Bajo estas circunstancias, existe en este momento una gran dificultad para cumplir con el Real Decreto Ley en la parte que señala la obligatoriedad de registrar el momento de entrada y salida del trabajador y en que ese registro se debe realizar bajo cualquier formato inalterable y permanecer en el centro de trabajo para estar a disposición de los propios trabajadores, de sus representantes y de la Inspección de Trabajo durante varios años.

En una explotación con parcelas en distintas localidades, ¿dónde cita el agricultor a sus trabajadores? ¿en el almacén, si es que tiene, en una finca, en su casa, en la plaza? ¿qué sistemas de control son admisibles?

Ante esta situación, ASAJA ha solicitado esta semana una reunión con los representantes del Ministerio de Trabajo y exige que en el desarrollo reglamentario de la norma se establezcan condiciones precisas y suficientemente excepcionales para el sector agrario, como hemos venido reivindicando para el campo desde antes de la puesta en marcha de esta medida.

Tal y como se está haciendo ahora es un despropósito porque se están consumiendo muchos recursos y se está generando una fuerte incertidumbre, ya que el agricultor no sabe si está haciendo las cosas bien o no y desconoce si va a tener algún problema con la Inspección de Trabajo.
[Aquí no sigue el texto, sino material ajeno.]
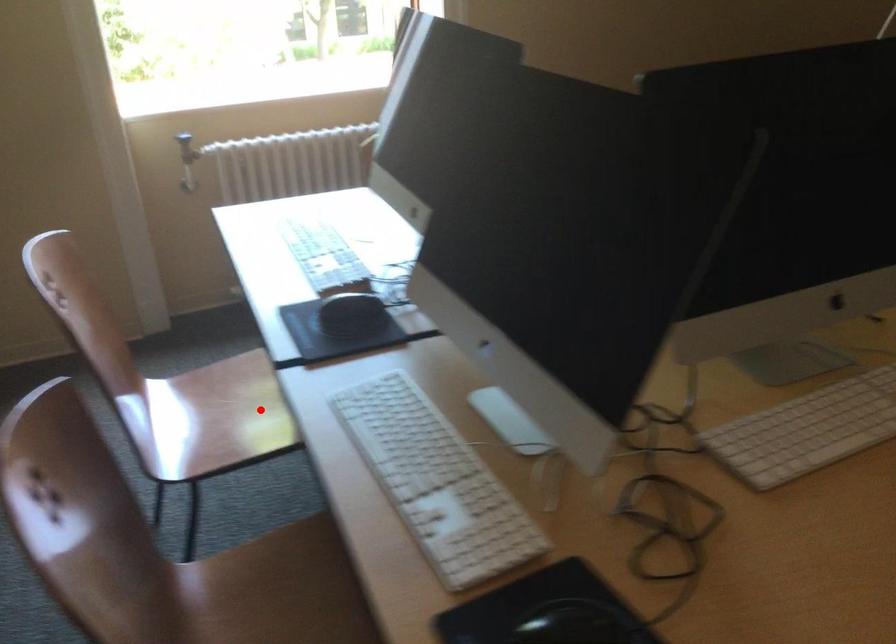
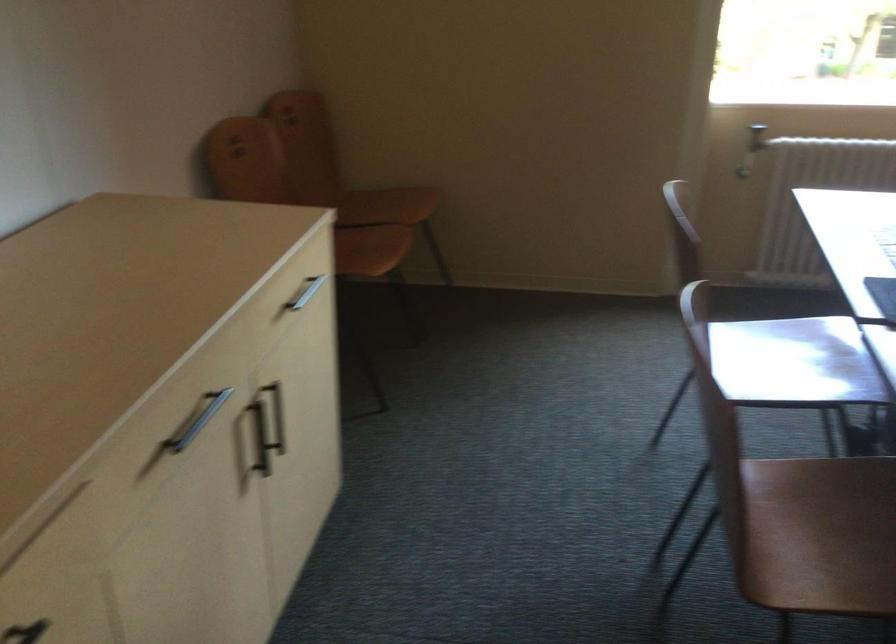
Locate, in the second image, the point that corresponds to the highlighted location in the first image.

(794, 362)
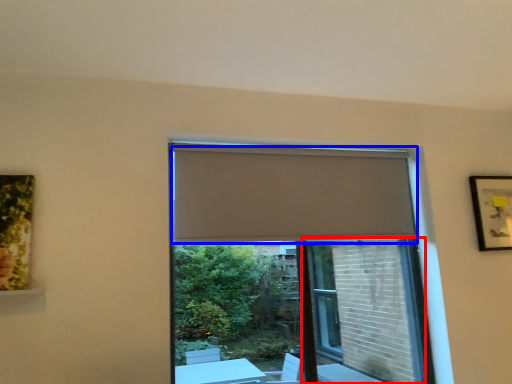
Question: Which object is closer to the camera taking this photo, screen door (highlighted by a red box) or curtain (highlighted by a blue box)?

Choices:
 (A) screen door
 (B) curtain

Answer: (B)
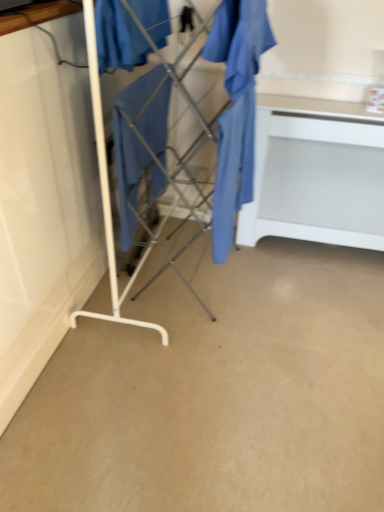
At what (x,y) coordinates should I click in order to perform the action: click on white matte table at center. Please return your answer as a coordinate pair (x, y). The width and height of the screenshot is (384, 512). Looking at the image, I should click on (316, 174).

At what (x,y) coordinates should I click in order to perform the action: click on matte blue fabric at center, the 1th clothing when ordered from left to right. Please return your answer as a coordinate pair (x, y). This screenshot has width=384, height=512. Looking at the image, I should click on (118, 37).

This screenshot has width=384, height=512. In order to click on metal drying rack at center in this screenshot , I will do `click(107, 193)`.

Measure the distance between matte blue fabric at center, arranged as the 3th clothing when viewed from the left, and camera.

The depth of matte blue fabric at center, arranged as the 3th clothing when viewed from the left, is 1.40 meters.

This screenshot has height=512, width=384. Identify the location of beige carpet at center. [x=216, y=394].

Measure the distance between white matte table at center and metal drying rack at center.

white matte table at center is 37.05 inches away from metal drying rack at center.

Is white matte table at center facing away from metal drying rack at center?

No, white matte table at center is not facing away from metal drying rack at center.

From the image's perspective, does white matte table at center appear lower than metal drying rack at center?

Indeed, from the image's perspective, white matte table at center is shown beneath metal drying rack at center.

From a real-world perspective, is white matte table at center physically located above or below metal drying rack at center?

white matte table at center is below metal drying rack at center.

Looking at this image, from a real-world perspective, does matte blue fabric at center, which is counted as the 2th clothing, starting from the left, sit lower than matte blue fabric at center, arranged as the 3th clothing when viewed from the left?

Yes, from a real-world perspective, matte blue fabric at center, which is counted as the 2th clothing, starting from the left, is below matte blue fabric at center, arranged as the 3th clothing when viewed from the left.

Is matte blue fabric at center, which is counted as the 2th clothing, starting from the left, not close to matte blue fabric at center, the first clothing from the right?

No, matte blue fabric at center, which is counted as the 2th clothing, starting from the left, is not far away from matte blue fabric at center, the first clothing from the right.

Does matte blue fabric at center, which is the 2th clothing in right-to-left order, have a lesser width compared to matte blue fabric at center, the first clothing from the right?

Correct, the width of matte blue fabric at center, which is the 2th clothing in right-to-left order, is less than that of matte blue fabric at center, the first clothing from the right.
No en vano, la sanción por no llevar a cabo el registro es de hasta 6.250 euros. Por esa razón, aunque en ASAJA ya hemos tenido algún encuentro con la Secretaria de Estado de Empleo y con el Director General de Empleo del Ministerio de Trabajo, hemos solicitado una reunión en este comienzo del nuevo curso para trasladarles las circunstancias del sector y para buscar una fórmula para el cumplimiento de la ley «con sentido común».